Seems an age since I reviewed anything on I Hate, so this was a nice change. Maybe I’ve been shying away from doom recently as it becomes a never ending morass of stagnating seventies retreads. Or maybe I’ve been too happy…no, no that can’t be it.

Anyway. Mansion. Finnish band who after four or five years of singles, splits and EPs have committed to a full length. Doom as always been laden with religious overtones and as you might guess this album ladles it on in ominous tones. A themed, or even concept album about the inevitable dragging down to Hell of those who blindly follow hypocrites and false dogma. This is all delivered with solemn, deadpan tones as though straight from the pulpit by singer Alma. I think it’s safe to say that her voice dominates the album – I’m not implying that the rest of the band and the arrangements are substandard, far from it as this is a beautifully put together album, but they do push forward to the front. The songs here are most certainly built around the voices here; they drive everything.

This is ponderous, solemn, almost funereal music. Slow guitars drenched in piano and keyboards and strings move forward as the voices pontificate and judge.  There is an early Jex Thoth influence writ large here; the same pacing and style of vocal delivery but whereas they skirted the edges of sixties and seventies esoteric counter culture, Mansion (note, not Manson..) have half a toe in true doom, and have eyes fixed firmly on European religious history. By the time we get to ‘The Eternal’, with joint male and female voices, and ‘1933’ there is a lot more of their own character bleeding in.

I have to go back to the arrangements here as they are both the band’s huge strength and a little weakness. They seem straightforward until you realise the depth. Vocals, keyboard layering, guitars, drums, horns, sax; all shift and swirl in the steady direction of the song’s current but scatter light and texture along the way. Never dull, nevertheless it kind of keeps nudging me back towards that Jex Thoth feel, a strain or two of Witchcraft. Still, as I say, they are so far from clones, so no big deal.  And the album just gets better as we go through until the mesmerising twelve minute closer ‘First Death’

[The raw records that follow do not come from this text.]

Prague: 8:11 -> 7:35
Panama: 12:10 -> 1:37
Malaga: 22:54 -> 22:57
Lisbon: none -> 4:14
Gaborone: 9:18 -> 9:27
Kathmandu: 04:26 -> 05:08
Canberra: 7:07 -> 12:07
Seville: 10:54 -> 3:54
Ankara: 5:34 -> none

Hmm. Yes, this is a silky smooth and engaging album. Enough spine and directness to grip, particularly when we reach ‘First Death’. The seventies pervade the music too but not in the lazy flare shorthand of most bands like this. More a flavouring kept from the recipe. When they mix up the male and female vocals they really play to their strengths of songwriting.

This is heady, evocative stuff. Intuitive, dextrous and intelligent. It sounds both beautiful and dark, open and utterly judgemental.

Yeah, this is a superb exercise in crafting songs. They have created their own world here and it may well trap you.